Stored dataset items:
....
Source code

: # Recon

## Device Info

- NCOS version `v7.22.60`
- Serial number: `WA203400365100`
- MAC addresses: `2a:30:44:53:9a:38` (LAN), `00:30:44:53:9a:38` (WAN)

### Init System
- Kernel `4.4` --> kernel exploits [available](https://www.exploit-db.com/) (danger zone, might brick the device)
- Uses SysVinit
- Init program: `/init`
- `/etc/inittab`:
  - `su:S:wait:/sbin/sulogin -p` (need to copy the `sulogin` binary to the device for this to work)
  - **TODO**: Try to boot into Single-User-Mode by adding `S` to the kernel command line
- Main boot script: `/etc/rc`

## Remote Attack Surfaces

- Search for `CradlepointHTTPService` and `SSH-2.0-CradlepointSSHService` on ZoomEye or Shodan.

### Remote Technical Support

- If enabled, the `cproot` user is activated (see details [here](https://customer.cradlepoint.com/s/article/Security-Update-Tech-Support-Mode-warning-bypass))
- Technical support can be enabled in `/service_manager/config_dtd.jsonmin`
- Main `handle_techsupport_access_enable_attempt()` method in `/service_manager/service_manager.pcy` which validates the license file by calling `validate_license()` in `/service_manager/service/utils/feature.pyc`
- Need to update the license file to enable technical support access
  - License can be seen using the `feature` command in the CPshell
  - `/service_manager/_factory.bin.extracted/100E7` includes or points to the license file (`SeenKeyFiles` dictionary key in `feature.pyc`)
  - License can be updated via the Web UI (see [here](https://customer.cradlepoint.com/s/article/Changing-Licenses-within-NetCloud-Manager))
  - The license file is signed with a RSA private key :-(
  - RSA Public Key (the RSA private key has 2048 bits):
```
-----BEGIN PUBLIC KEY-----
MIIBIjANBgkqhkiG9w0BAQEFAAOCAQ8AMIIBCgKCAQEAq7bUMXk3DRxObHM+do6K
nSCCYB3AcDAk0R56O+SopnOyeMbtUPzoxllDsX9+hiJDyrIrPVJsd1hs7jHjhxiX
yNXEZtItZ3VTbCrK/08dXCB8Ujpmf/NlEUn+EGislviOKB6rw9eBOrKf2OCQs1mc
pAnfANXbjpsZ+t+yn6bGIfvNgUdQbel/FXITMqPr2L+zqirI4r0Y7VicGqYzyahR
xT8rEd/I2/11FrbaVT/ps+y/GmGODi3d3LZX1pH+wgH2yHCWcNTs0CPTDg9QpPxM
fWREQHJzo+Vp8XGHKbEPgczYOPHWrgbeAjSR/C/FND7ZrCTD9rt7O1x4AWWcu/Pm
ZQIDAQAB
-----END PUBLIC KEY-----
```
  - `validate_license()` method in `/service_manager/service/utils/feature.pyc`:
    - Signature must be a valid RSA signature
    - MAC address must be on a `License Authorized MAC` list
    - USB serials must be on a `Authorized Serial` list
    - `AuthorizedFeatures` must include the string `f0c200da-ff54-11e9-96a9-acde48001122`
....
(YOUR TASK)
Each line holding the word "list" must be pulled from the records.

(ANSWER BOX)
    - MAC address must be on a `License Authorized MAC` list
    - USB serials must be on a `Authorized Serial` list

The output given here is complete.